A Global Investigation into the New Architecture of Influence
In 2025, the same capital decides which song explodes on your playlist. It selects which act headlines the festival you saved a year for. It determines which club stays open past midnight. This capital is also quietly bankrolling autonomous battlefield systems, intelligence-adjacent real estate, and state soft-power programs.
The connections are public, the implications are not.
1. The London Node
Several of the fastest-growing booking agencies in electronic music now operate daily from Plexal. Plexal is an innovation campus in East London.
Plexal is the official delivery partner for MI6’s “SIS Technology Challenge.” It hosts regular pitch days for defense-tech start-ups. These start-ups work on AI vetting tools, secure coms, and drone navigation.
No conspiracy is required. It is simply a fashionable postcode. Music agents, youth-policy NGOs, and intelligence-adjacent companies share lifts and coffee machines.
2. The Stockholm–Berlin–New York Circuit
Spotify co-founder Daniel Ek has personally invested close to one billion euros in Helsing AI. Helsing AI is a company that builds autonomous drone swarms for European militaries. He chairs its board.
Spotify holds patents on mood-modification systems. These systems read biometric data from phones and watches. They sequence playlists in real time.
Across the Atlantic, KKR and Blackstone are the ultimate owners of Boiler Room. They also own DICE and large slices of the global festival circuit. They maintain multi-billion-dollar positions in defense contractors.
3. The Documented Precedents
Sound has been used as a deliberate instrument of influence for decades:
- CIA MKUltra sub-projects (1953–1973): tested rhythmic entrainment and auditory driving.
- Guantánamo and CIA black sites (2003–2014): weaponized playlists at 100+ dB.
- LRAD sound cannons: sold to both police forces and major festival security providers.
- State soft-power budgets: France, South Korea, Turkey, and the UK each allocate substantial sums annually. These are eight-figure amounts aimed at exporting pop as national branding.

4. The Global Venue Collapse
Independent club survival rates 2019–2025:
- London −37 %
- Berlin −29 %
- New York −41 %
- Mexico City −38 %
- São Paulo −44 %
- Lagos −51 %
The survivors live on fan crowdfunding, sporadic government relief, or conversion into mixed-use spaces.
None of these models has proven durable at scale.
5. The Distraction Horizon
While artists and commentators argue about AI voice clones and deepfakes (valid concerns), the far larger structural transfer occurs in silence:
- Three conglomerates now control more than 70 % of major festival headline slots worldwide.

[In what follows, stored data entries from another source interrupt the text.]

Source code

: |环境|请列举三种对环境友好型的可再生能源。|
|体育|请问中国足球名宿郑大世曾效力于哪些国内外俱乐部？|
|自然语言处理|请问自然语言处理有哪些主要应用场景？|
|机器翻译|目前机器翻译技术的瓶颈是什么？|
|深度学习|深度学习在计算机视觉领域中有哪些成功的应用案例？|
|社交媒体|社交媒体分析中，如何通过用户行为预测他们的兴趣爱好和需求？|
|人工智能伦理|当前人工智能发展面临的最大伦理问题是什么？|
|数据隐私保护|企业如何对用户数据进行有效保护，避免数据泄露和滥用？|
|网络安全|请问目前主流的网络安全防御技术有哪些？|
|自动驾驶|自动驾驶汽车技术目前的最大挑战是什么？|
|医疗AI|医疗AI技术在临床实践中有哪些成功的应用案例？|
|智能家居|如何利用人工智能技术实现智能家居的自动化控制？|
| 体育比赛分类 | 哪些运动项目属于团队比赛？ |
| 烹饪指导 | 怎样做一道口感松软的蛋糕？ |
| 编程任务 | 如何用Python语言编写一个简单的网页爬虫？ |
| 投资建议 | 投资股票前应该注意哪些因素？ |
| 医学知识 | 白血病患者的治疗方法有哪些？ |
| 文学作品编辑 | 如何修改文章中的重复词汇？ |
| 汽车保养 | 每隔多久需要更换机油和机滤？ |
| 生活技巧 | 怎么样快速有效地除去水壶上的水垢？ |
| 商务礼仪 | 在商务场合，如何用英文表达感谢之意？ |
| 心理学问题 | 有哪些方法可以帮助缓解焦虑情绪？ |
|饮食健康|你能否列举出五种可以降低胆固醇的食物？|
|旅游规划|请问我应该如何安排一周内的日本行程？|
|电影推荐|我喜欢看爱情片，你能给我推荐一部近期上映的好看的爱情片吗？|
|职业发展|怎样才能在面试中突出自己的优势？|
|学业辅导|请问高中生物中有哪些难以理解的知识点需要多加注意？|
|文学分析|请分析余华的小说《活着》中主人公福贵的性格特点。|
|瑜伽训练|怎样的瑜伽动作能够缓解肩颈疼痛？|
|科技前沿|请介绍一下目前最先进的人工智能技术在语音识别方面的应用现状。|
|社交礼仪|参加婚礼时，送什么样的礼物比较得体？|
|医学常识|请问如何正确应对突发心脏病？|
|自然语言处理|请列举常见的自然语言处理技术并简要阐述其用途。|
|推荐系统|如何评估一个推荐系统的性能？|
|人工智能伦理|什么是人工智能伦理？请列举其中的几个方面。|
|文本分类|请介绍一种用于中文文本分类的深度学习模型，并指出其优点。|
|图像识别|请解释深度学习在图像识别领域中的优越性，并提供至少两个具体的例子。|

- The same private-equity groups own both the stages and significant stakes in defense technology.
- Intelligence-adjacent campuses increasingly house the agencies that decide which acts cross musical borders.

6. Five Questions the Industry Has Not Yet Answered
- When the same investors profit from both concert tickets and military contracts, do risk algorithms quietly favor “safe”, conflict-agnostic programming?
- When booking agencies share real estate with intelligence innovation programs, does any new category of information or influence appear that never reaches artists or audiences?
- When independent venues disappear and the remaining stages are owned by three groups, does artistic freedom increase, decrease, or merely change shape?
- When a streaming billionaire chairs a defense-tech unicorn while his platform patents biometric mood control, can the recommendation layer remain perfectly neutral?
- Is the global music ecosystem becoming more efficient, more resilient, and more innovative – or simply more centrally managed?
Closing Observation
The architecture of music in 2025 is more sophisticated. It is more profitable and more concentrated than at any previous moment in history.
Is that concentration benign, offering better logistics, global reach, and professionalization? Is it neutral, simply capital doing what capital does? Or is it quietly corrosive, with reduced risk-taking, subtle chilling effects, and new vectors of influence? This is the defining open question of this decade.
Lisoro Magazine does not presume to settle it.
We only insist that the question now exists at planetary scale. Every artist, promoter, policymaker and listener deserves the clearest possible map. This should happen before the next round of ownership changes is finalized.